44 ☘️

2.5K 312 178
                                    

Akademideki odama girdiğimde beklenmekdik şekilde Eve ve Sua'yı koltuğa yayılmış şekilde buldum.

"Siz neden hala buradasınız?" diye sordum pat diye.

"Çünkü sizi bekliyorduk. 2 ay önce mezun olmamız gerekiyordu ama zorla kendimizi burada tuttuk. Neden, çünkü Ekin Hanım yanına bir büyü küresi bile almadan yolculuğa çıktı." Dedi Eve ayağa kalkıp üstüme doğru yürüyerek. Öldürücü aurayı sezen Daniel ve Kayla beni arkalarına alarak önüme geçtiler.
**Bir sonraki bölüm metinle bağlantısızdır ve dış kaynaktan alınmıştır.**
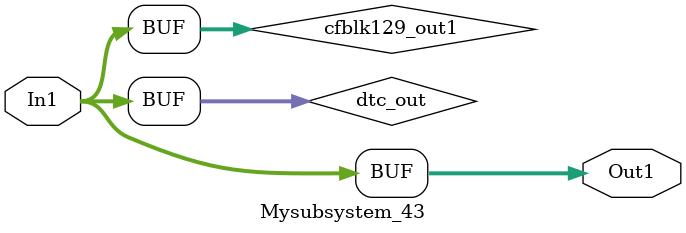
<source format=v>



`timescale 1 ns / 1 ns

module Mysubsystem_43
          (In1,
           Out1);


  input   [7:0] In1;  // uint8
  output  [7:0] Out1;  // uint8


  wire [7:0] dtc_out;  // ufix8
  wire [7:0] cfblk129_out1;  // uint8


  assign dtc_out = In1;



  assign cfblk129_out1 = dtc_out;



  assign Out1 = cfblk129_out1;

endmodule  // Mysubsystem_43


</source>
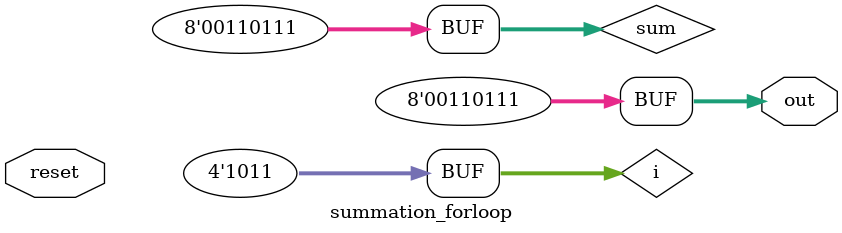
<source format=v>
module summation_forloop (
    input reset,
    output reg [7:0] out
);
    reg[7:0]sum;
    reg[3:0]i;
   always @(reset) begin
    sum=0;
    for(i=0;i<=10;i=i+1)
    begin
        sum=sum+i;
    end
    out=sum;
   end

endmodule
</source>
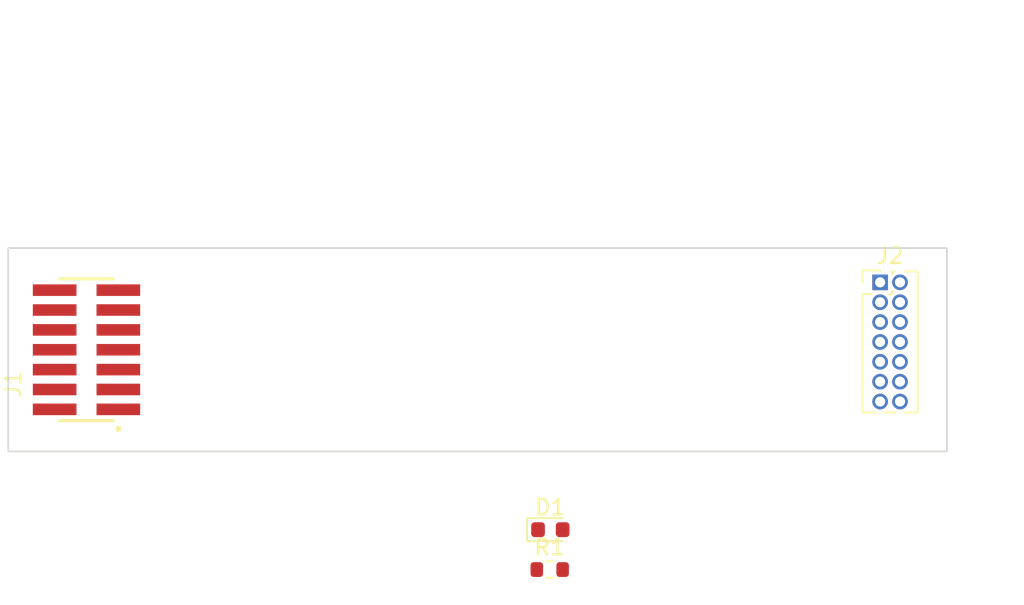
<source format=kicad_pcb>
(kicad_pcb (version 20221018) (generator pcbnew)

  (general
    (thickness 1.6)
  )

  (paper "A4")
  (layers
    (0 "F.Cu" signal)
    (31 "B.Cu" signal)
    (32 "B.Adhes" user "B.Adhesive")
    (33 "F.Adhes" user "F.Adhesive")
    (34 "B.Paste" user)
    (35 "F.Paste" user)
    (36 "B.SilkS" user "B.Silkscreen")
    (37 "F.SilkS" user "F.Silkscreen")
    (38 "B.Mask" user)
    (39 "F.Mask" user)
    (40 "Dwgs.User" user "User.Drawings")
    (41 "Cmts.User" user "User.Comments")
    (42 "Eco1.User" user "User.Eco1")
    (43 "Eco2.User" user "User.Eco2")
    (44 "Edge.Cuts" user)
    (45 "Margin" user)
    (46 "B.CrtYd" user "B.Courtyard")
    (47 "F.CrtYd" user "F.Courtyard")
    (48 "B.Fab" user)
    (49 "F.Fab" user)
    (50 "User.1" user)
    (51 "User.2" user)
    (52 "User.3" user)
    (53 "User.4" user)
    (54 "User.5" user)
    (55 "User.6" user)
    (56 "User.7" user)
    (57 "User.8" user)
    (58 "User.9" user)
  )

  (setup
    (pad_to_mask_clearance 0)
    (pcbplotparams
      (layerselection 0x00010fc_ffffffff)
      (plot_on_all_layers_selection 0x0000000_00000000)
      (disableapertmacros false)
      (usegerberextensions false)
      (usegerberattributes true)
      (usegerberadvancedattributes true)
      (creategerberjobfile true)
      (dashed_line_dash_ratio 12.000000)
      (dashed_line_gap_ratio 3.000000)
      (svgprecision 4)
      (plotframeref false)
      (viasonmask false)
      (mode 1)
      (useauxorigin false)
      (hpglpennumber 1)
      (hpglpenspeed 20)
      (hpglpendiameter 15.000000)
      (dxfpolygonmode true)
      (dxfimperialunits true)
      (dxfusepcbnewfont true)
      (psnegative false)
      (psa4output false)
      (plotreference true)
      (plotvalue true)
      (plotinvisibletext false)
      (sketchpadsonfab false)
      (subtractmaskfromsilk false)
      (outputformat 1)
      (mirror false)
      (drillshape 1)
      (scaleselection 1)
      (outputdirectory "")
    )
  )

  (net 0 "")
  (net 1 "5")
  (net 2 "Net-(D1-A)")
  (net 3 "1")
  (net 4 "Net-(J2-Pin_2)")
  (net 5 "3")
  (net 6 "Net-(J2-Pin_4)")
  (net 7 "Net-(J2-Pin_6)")
  (net 8 "7")
  (net 9 "Net-(J2-Pin_8)")
  (net 10 "9")
  (net 11 "Net-(J2-Pin_10)")
  (net 12 "11")
  (net 13 "Net-(J2-Pin_12)")
  (net 14 "13")
  (net 15 "Net-(J2-Pin_14)")

  (footprint "LED_SMD:LED_0603_1608Metric" (layer "F.Cu") (at 150.15 67.5))

  (footprint "TClamps:SAMTEC_FTSH-107-01-L-DV-K-A" (layer "F.Cu") (at 120.5 56 90))

  (footprint "Connector_PinHeader_1.27mm:PinHeader_2x07_P1.27mm_Vertical" (layer "F.Cu") (at 171.23 51.69))

  (footprint "Resistor_SMD:R_0603_1608Metric" (layer "F.Cu") (at 150.11 70.05))

  (gr_rect (start 115.5 49.5) (end 175.5 62.5)
    (stroke (width 0.1) (type default)) (fill none) (layer "Edge.Cuts") (tstamp dbd95768-8619-4e1c-9c4d-1941bf199b10))

)

</source>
"Şey, aslında beklemenize gerek yoktu. Yani turnuvaya gelince zaten görüşürdük..." dedim ağzımda geveleyerek.

"Ya turnuvaya gelemeyecek olsaydın? Ya çoktan çekip gitmiş olsaydınız?" diye kızdı Eve. EQ seviyemin düşüklüğünden dolayı şu an neye bu kadar kızdığına anlam verememiştim.

"Tamam, Eve özür dileriz. Sizi bir şekilde haberdar etmeliydik. Başımıza bir şey geldiğinden endişelenmiş olmalısınız." Dedi Kayla araya girerek. Kendi dünyamızda asosyal olan birine göre burada bayağı iyi iş çıkardığını söyleyebilirim.

"Bütün sınıf mezun oldu. Herkes. Sadece biz kaldık. Luts ailesinin işine yardım etmek zorunda olduğu için mezuniyetini geciktiremedi." Dedi Eve kalktığı yere geri oturarak.

"Imm, olumlu tarafından bakarsak soylu sınıfında mezun olamayan tek kişi ben değilim." Dedim omuz silkerek.

Hepsi bakışlarını bana çevirdi. "Ortamı nasıl okuyamıyorsun?" der gibi bakıyordu. Koras bile öyle baktığına göre söylediklerimde bir yanlış vardı sanırım.

Eve'in öldürme arzusu en üst seviyeye çıktı.

"Bu sefer ben bile seni koruyabileceğimi sanmıyorum." Dedi Kayla kenarı çekilerek.

Lan, sen adı üstünde korumasın, neden kenarı çekiliyorsun? Bak Eve geliyor, giderek yaklaşıyor. Oi, korku hissediyorum ben. Bak ter akmaya başladı bir yerimden. Öleceğim oğlum!

"Eve yeter bu kadar." Dedi Sua iç çekerek. "Ekin'in anlamayacağının zaten farkındaydık, kendimizi de buna göre hazırlamıştık. O yüzden sakin ol." Diyerek Eve'i sakinleştirmeye çalıştı.

"Ah, o kadar sinir bozucu ki! Yine de kendimi onu sevmekten alıkoyamıyorum." Dedi Eve kendin geri çekerek. Kurtuldum!

"Eee, seni daha iyi hissettirecekse... Özledim." Dedim kendimden emin olmayan bir ifade ile bakarken. Gözlerini devirerek bana cevap verdi.

"Şey, Ekin. Bunu söylerken baştaki cümleyi söylemeseydin belki işe yarayabilirdi." Dedi Daniel dürterek.

"Harbi mi?" diye sordum. Kafasını onaylarcasına salladı. Anlaşılan hala duygusal zekâm yerlerde sürünüyor.

Eşyalarımızı yerleştirdikten sonra odada yayılarak oturduk. Kayla ve Daniel diğerlerine yolculuğumuzun heyecanlı kısımlarını anlatırken bende bir köşeye geçip yeni öğrendiğim geçit büyüsünü denemeye başladım. "Beni istediğim yere götür." Diyerek evimi düşündüm. Tabi ki işe yaramasını beklemiyordum. Bunun için büyü gücüm yetersizdi. İki farklı dünya arasında bir portaldan bahsediyoruz burada. Kolayca açabileceğimi düşünmüyordum zaten.

Ayağa kalkıp odadan çıktım. Asil çıktığımı fark etmiş beni takip etmeye başlamıştı. Sessizce müdüre geldiğimizi haber verecektim.

"Hoş geldin." Dedi ben odasına dalarken.

"Geldiğimizi haber vereyim dedim." Diyerek koltuğa oturdum.

"Haberim oldu çoktan. Sabah bir güzel olay çıkarmışsın." Dedi övgü dolu ses tonuyla.